Kafa arkasından başlayan, kafada gerginlik yaratan, hatta göz yuvalarında şiddetli basınç hissine yol açan gerilim tipi ağrının ne zaman başlayacağını kestirmek mümkün olmaz. Hatta bazı kişilerde bu tür ağrılar her gün olur. Gerilim tipi baş ağrısının teşhisi, kişi tarafından tipik olan ağrının tarif edilmesi ve altta yatan diğer olası sebeplerin dışlanmasıyla konulur. Bu tür ağrıların tedavisinde ağrı kesici ilaçlar kullanılır. İlaçlara ek olarak stresi azaltacak gevşetici terapilerinde uygulanması gerekebilir. Depresyon durumunda kullanılan antidepresan türü ilaçlar da bu tür ağrıları azaltabilmektedir" şeklinde konuştu.
"MİGREN KİŞİNİN YAŞAM KALİTESİNİ DÜŞÜRÜYOR"
Kadınların yaklaşık yüzde 20’sinin erkeklerin de yüzde 5’inin migren ağrısı çektiğini belirten Beyaz, "Amerika Birleşik Devletleri’nde halen 28 milyon insanın bu rahatsızlığı çektiği rapor edilmiştir (toplumun yaklaşık yüzde 12’si.) Migrene yol açan sebep bilinmese de kalıtımsal unsurların rol oynadığı düşünülmektedir. Migreni olan kişilerin neredeyse yüzde 70’inin anne veya babasında migren hastalığı vardır. Bu hastalıkta görülen baş ağrısı kişiyi günlük işlerinde alıkoyacak kadar şiddetli olabilir.

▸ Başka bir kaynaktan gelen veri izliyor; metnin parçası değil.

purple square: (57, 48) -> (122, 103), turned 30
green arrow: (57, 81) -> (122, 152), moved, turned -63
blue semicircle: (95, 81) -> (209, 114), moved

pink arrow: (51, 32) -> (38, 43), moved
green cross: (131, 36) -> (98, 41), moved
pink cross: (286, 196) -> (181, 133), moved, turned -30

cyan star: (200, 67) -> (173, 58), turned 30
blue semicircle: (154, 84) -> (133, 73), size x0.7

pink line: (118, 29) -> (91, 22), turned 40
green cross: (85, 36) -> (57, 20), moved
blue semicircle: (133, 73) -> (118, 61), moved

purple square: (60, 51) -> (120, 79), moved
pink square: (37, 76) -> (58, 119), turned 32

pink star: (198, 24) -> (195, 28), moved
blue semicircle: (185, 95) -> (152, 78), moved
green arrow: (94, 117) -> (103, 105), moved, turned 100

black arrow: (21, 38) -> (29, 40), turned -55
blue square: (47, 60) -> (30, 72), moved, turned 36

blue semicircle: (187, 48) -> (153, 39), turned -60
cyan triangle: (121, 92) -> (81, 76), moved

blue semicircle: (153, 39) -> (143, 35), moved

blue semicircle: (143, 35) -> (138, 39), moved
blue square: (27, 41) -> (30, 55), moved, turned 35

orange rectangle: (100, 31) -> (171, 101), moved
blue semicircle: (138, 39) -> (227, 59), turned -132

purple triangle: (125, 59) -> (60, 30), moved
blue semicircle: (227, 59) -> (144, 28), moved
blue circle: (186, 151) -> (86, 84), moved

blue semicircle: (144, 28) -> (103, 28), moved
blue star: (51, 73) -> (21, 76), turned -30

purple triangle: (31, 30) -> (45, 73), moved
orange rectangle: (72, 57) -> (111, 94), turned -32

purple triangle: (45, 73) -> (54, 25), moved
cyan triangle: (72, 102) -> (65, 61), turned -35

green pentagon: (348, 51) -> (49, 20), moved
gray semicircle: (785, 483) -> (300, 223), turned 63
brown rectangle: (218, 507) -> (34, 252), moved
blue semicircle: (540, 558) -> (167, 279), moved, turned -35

Migren kişinin yaşam kalitesini düşürmesinin yanı sıra iş gücü kaybı ve önemli ekonomik kayıplara yol açar. Migren ağrıları genellikle onu tetikleyen bazı durumlardan sonra ortaya çıkar. Kadınlarda adet veya yumurtlama dönemleri hormonal dengesizlikler, alkol, kafein, çikolata, konserve gıdalar, aspartam (tatlandırıcı), uykusuzluk, stres, yorgunluk, üzüntü, aşırı parlak ışık gibi durumlar migren ağrısını tetikleyebilir. Migren atakları bazen aura denilen öncül belirtilerden sonra ortaya çıkar.
Işıklı görsel değişikliklere kendini gösteren bu belirtiler her migren ağrısından önce görülmez ve migren genellikle ani atak şeklinde başlar. Halk arasında yarım baş ağrısı olarak bilinen migren, kafanın sağ veya sol tarafında şiddetli ağrıya yol açar. Mide bulantısı, kusma ışık ve sese karşı hassasiyet ve ağrı olan tarafta uyuşmalar da ağrıyı eşlik eden belirtilerdir.

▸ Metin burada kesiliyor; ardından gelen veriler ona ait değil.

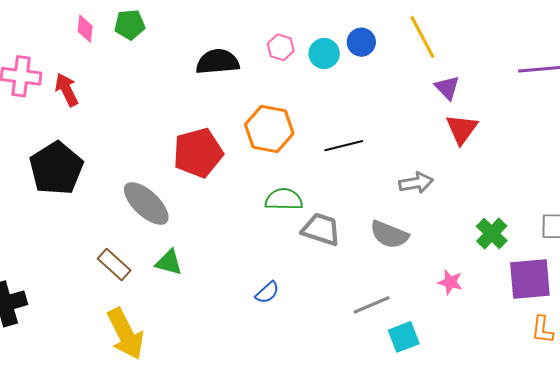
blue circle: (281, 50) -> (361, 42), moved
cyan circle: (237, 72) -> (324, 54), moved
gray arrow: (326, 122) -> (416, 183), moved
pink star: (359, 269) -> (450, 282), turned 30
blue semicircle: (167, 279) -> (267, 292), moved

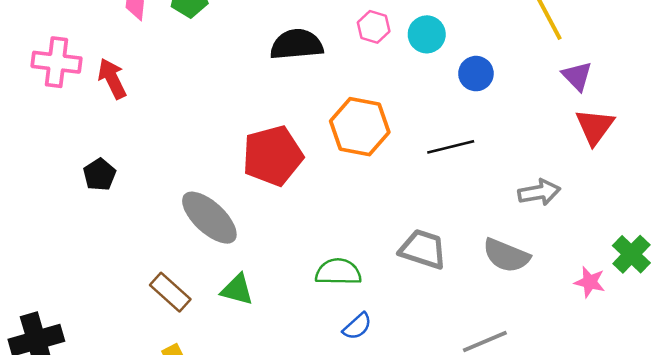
blue circle: (361, 42) -> (476, 74), moved
black pentagon: (56, 168) -> (99, 175), size x0.5
green semicircle: (284, 199) -> (338, 272), moved
pink star: (450, 282) -> (590, 282), moved

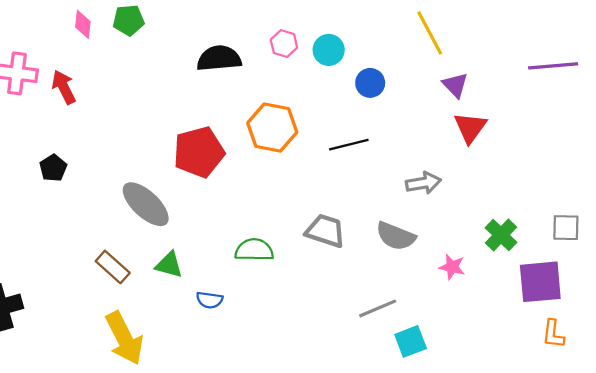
pink star: (590, 282) -> (452, 267), moved
blue semicircle: (357, 326) -> (209, 300), moved, turned 50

Migren ataklarının bir kısmı 3-4 saat kadar kısa sürse de bazen üç güne kadar uzayabilir. Migrenin en önemli tedavisi, tetikleyici unsurlardan uzak durma yoluyla önlenmesidir. Migren tedavisinde kullanılan ilaçların en yüksek faydayı sağlayabilmek için ağrının başlangıcında mümkünse ağrı başlamadan, aura döneminde verilmesi önerilir. Kişinin sessiz ve ışıksız bir odaya alınıp uyuması da şikayetlerin hafiflemesine yardımcı olur" diye konuştu.